INTRODUCTION TO OUR CAMPAIGNING
Our work achieves its most effective and long term impact when it leads to changes in the law and government policy. Our parliamentary lobbying and campaigning is based on our casework. We have firsthand experience of the difficulties the poor and vulnerable face as a result of regulations and policies, or the lack of them.
Please click on the titles below to find out more about our campaigns.
Our Current Campaigns:
- Minimum Income Standards
The fundamental cause of our clients' problems is incomes which are too low to support a healthy existence. The work that we developed on the adequacy basis for income standards has lead to a body of research including calculations of minimum income levels required for healthy living produced by both the Greater London Authority and Joseph Rowntree Foundation.
There are 71 organisations supporting our petition for minimum income standards as of November 2009.
- Housing
The complexities of the welfare system often create rent arrears for the vulnerable debtors we serve. This issue is also an essential part of our lobbying for minimum income standards because the payment of arrears out of poverty incomes damages the well being of many individuals and families.
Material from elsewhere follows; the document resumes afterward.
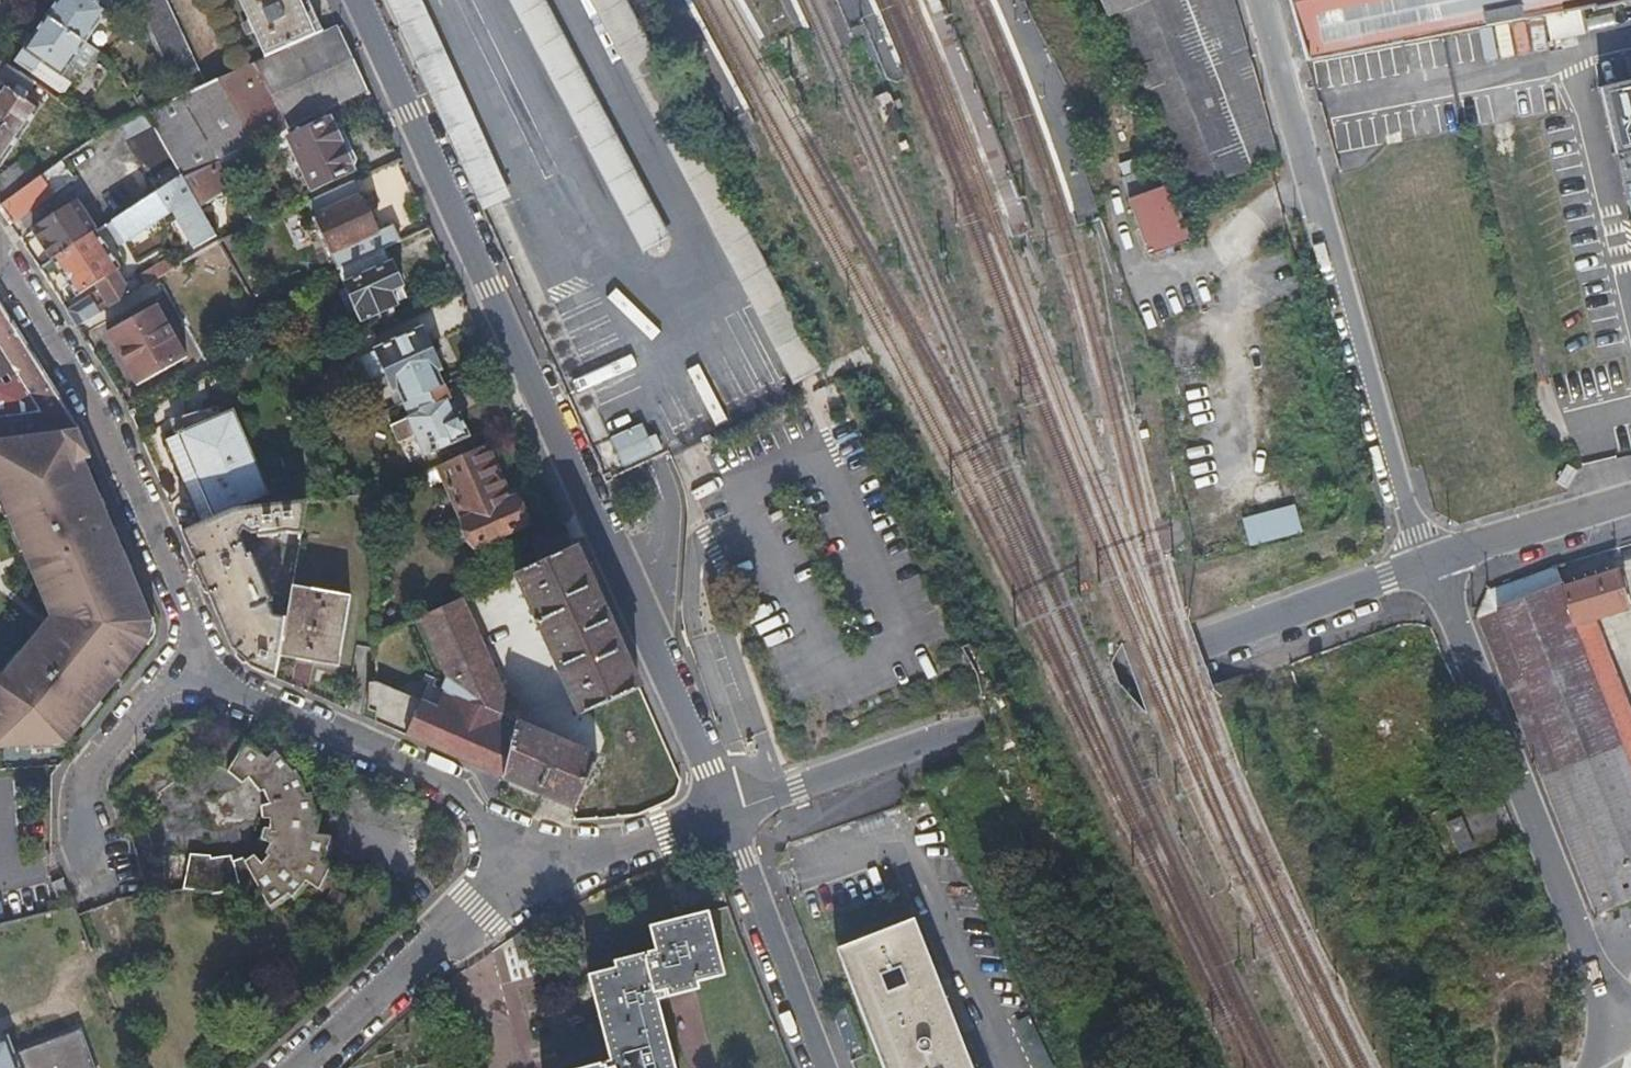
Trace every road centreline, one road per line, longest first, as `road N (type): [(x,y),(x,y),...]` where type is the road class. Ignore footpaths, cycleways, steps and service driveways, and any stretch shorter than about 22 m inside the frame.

The lack of sufficient social housing also leads to a large proportion of the overall welfare budget being spent on paying rent to private landlords, and to very poor standards of housing occupied by those on low incomes.
Z2K Housing Review
In the summer of 2008, our consultant Professor Peter Ambrose together with Jack Adams from the Human Rights TV, started producing The Z2K Housing Review, an online video journal dedicated to exploring and promoting ideas around housing policy in the United Kingdom. It is also available on Human Rights TV.
- Powers of Bailiffs/Enforcement Agents
The enforcement industry uses methods which show no respect for the vulnerable and which increase the burden of debt upon the poor inappropriately and unnecessarily.
- Welfare Reform Bill
We support in principle the policy of helping the unemployed find work, which should lift them out of poverty and the introduction of a single organization to be contacted by welfare applicants for all benefits; but the fully-evidenced inadequate levels of unemployment benefits and the failure of the national minimum wage to lift people out of poverty are ignored in the White Paper and in the Gregg and Freud reports on which it is based.
There are several issues of concern in the Bill, among them are:
- The administration of sanctions
- The effects of sanctions on the well being of children
- Child Poverty Bill
We fully support the aim of the Child Poverty Bill to reduce the number of children in poverty, which using the relative measure of assessing family income after payment of housing costs and taxation is currently 4 million and more.
Our main concerns about the Bill include:
- Enforceability of obligations
- Incorporation of well being principle
- Minimum income standards
- Measuring success
- Consumer White Paper
In July 2009, The Department for Business Innovation and Skills published Consumer White Paper – A Better Deal for consumers, aimed to provide “real help now for people in financial difficulties”.
Our response to this White Paper concentrates on the issues of which we have direct experience through working with the most disadvantaged and they are:
- The need for an improved Social Fund
- Cap on interest rates/lending criteria
- Protocols for enforcement
- Fuel Poverty
As energy prices increase, those on benefits (including pensioners) and minimum wage level earners are falling into arrears. Power companies usually install a prepayment meter which charges the highest energy tariff. It is set to recoup arrears, pay for advanced usage of energy, and recover the cost of the court order for installation of the meter.
Fuel Direct scheme is a better alternative, allowing power companies to deduct the arrears directly from the customers’ benefits but it is now only used as a last resort. We are continuing to find allies in a campaign to remove restrictions on this scheme so that it can replace the prepayment meters.
- Affordable Credit
Many clients suffer increased deprivation as a result of exploitation by door to door lenders who target those experiencing emergencies and who lend at extortionate rates without any proper investigation into the borrowers means or circumstances. We are campaigning for a cap on the interest rates through the Consumer White Paper.